For Bow Creek, a lot of this involves run off from precipitation that flows right into the stream, bringing pollutants straight into the water source. Mechtenberg says that the Lewis & Clark NRD already has been working to address this issue, and the long-term project aims to assist.

“Currently, the NRD already has some cautionary practices in place,” said Mechtenberg. “There is already equipment, they did a watershed structure program, so there have been efforts in your district but we just want to continue that and see if we can bring any additional funding and a more concise path for the basin as a whole.”

A big part of this analysis is addressing the many sources of these non-source point pollutants. The main contributor is the manure, which becomes a non-source point pollutant once it is moved for fertilizer or taken from the cattle’s grazing area.

“You can also look at the contributions by source, and what you see here is cropland through primary runoff from areas where manure applications have the potential to contribute quite a bit of E. coli load,” said Ikenberry.

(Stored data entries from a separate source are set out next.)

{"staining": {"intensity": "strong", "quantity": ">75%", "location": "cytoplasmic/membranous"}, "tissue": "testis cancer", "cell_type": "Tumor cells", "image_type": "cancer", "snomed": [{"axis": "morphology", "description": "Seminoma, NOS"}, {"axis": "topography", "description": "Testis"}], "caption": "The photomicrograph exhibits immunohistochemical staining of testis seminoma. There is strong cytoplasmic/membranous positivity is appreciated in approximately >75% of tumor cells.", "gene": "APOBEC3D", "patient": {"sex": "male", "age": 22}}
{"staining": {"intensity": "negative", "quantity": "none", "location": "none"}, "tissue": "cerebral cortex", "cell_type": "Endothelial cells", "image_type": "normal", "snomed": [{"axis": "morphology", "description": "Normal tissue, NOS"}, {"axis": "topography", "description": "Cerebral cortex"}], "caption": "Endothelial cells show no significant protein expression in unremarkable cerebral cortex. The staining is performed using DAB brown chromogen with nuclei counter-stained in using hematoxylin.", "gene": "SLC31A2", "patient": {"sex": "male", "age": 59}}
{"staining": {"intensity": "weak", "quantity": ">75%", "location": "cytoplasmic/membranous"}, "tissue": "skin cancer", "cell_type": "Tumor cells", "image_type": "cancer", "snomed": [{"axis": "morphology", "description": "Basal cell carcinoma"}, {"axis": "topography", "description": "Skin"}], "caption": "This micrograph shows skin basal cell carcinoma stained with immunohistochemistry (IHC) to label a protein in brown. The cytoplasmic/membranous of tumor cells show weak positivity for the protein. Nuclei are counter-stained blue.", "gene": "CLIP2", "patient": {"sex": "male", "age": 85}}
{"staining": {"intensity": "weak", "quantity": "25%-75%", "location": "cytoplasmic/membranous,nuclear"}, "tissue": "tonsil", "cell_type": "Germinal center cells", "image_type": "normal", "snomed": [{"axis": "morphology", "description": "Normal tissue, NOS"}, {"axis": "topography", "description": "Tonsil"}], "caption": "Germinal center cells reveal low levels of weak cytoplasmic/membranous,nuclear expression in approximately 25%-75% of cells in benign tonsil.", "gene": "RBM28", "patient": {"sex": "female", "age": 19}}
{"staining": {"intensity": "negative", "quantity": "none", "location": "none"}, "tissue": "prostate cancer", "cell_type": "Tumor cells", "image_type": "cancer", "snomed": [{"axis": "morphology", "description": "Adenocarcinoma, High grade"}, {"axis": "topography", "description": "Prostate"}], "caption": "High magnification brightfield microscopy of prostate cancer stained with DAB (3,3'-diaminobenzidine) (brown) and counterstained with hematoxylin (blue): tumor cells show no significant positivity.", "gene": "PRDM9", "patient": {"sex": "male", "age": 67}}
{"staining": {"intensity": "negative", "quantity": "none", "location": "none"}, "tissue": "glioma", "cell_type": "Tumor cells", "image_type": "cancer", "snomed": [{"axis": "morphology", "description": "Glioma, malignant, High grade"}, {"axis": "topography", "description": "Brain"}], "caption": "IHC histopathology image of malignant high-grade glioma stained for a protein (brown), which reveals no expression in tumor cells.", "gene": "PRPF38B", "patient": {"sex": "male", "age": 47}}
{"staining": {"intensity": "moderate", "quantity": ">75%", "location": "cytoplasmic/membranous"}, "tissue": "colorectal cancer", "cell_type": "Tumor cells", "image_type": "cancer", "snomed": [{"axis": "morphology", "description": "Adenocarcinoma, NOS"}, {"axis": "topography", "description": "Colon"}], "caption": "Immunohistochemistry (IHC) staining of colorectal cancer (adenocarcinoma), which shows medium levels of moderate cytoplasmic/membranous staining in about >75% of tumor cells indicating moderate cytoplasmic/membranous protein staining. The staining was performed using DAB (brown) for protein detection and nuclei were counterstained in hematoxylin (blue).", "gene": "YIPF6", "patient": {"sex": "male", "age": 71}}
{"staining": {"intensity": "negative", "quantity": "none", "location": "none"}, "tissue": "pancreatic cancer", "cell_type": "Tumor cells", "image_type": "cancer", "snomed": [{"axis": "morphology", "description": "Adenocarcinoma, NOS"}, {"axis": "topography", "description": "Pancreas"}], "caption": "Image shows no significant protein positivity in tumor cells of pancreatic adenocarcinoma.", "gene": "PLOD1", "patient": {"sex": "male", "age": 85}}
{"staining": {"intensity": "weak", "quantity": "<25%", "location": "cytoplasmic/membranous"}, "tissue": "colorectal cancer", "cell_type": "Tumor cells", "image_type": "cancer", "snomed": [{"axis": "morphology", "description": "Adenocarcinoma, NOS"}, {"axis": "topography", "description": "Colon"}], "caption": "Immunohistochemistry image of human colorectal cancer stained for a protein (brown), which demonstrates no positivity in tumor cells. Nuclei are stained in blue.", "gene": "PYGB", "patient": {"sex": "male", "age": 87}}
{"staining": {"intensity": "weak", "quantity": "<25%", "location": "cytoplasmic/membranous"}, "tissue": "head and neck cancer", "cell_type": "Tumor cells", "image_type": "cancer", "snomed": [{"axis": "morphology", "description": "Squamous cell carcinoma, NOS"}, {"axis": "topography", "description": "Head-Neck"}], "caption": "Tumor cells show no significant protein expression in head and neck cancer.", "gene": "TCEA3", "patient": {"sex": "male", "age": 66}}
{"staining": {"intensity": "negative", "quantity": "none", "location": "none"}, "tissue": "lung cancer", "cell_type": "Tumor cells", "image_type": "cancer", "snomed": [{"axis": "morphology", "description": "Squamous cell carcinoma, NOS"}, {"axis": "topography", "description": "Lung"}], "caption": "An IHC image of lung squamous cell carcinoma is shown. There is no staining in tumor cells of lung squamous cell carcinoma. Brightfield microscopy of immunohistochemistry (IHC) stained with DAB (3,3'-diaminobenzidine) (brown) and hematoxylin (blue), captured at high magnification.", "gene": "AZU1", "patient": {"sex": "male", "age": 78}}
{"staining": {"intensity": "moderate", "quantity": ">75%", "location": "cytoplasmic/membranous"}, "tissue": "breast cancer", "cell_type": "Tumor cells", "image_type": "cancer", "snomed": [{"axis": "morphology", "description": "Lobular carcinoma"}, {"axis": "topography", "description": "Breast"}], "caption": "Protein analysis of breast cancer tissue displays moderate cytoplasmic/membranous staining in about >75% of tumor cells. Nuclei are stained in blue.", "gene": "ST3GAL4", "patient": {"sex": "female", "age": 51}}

In the Ag community, manure is frequently used as fertilizer for crops, but the effects on water quality come from a few main reasons. 

“So those are the three big ones in this watershed; croplands with manure application, grazing specifically with direct access to streams, and feedlots,” said Ikenberry.

Feed lots over a certain size already face EPA regulations regarding pollutants and contaminants, and there are 817 Livestock Waste ControFacilitieses in the District, with 383 residing in Cedar County. A point was brought up though for those farms that are not quite big enough to register with the EPA and aren’t required to follow those regulations. The goal is through incentivizing farmers through cost-share with these grants, some of these pollutant problems can be remedied.

“The amount of pasture area in the riparian zone is an indicator for cattle to directly access the stream," said Ikenberry.  “While they are doing that on those hot summer days, they can introduce manure and bacteria directly into the stream, and that has a very high delivery rate downstream to our streams of concern.”

The riparian zone is the area directly off of a waterway and typically includes the floodplain of that water source.

While the priority area of Bow Creek is the target zone for the first five years, it was made clear this is a long-term plan aiming at improving the water quality throughout the basin. Grants will be continually available to be applied for as long
as the project plan is updated every ve years to show any results from the last phase of funding, and any new goals for the next round of funding.

Tuesday’s Open House in Hartington was the second Open House where the plan was presented. The first one was held last October.

Tuesday was also the third committee meeting which preceded the Open House.

The Committee meeting involves local farmers, residents, and stakeholders to gather their input of the best ways to move forward, in terms of what area to target, what incentive programs are thought to work best in this area, and more.

There will be another Committee meeting as well as a third Open House in May.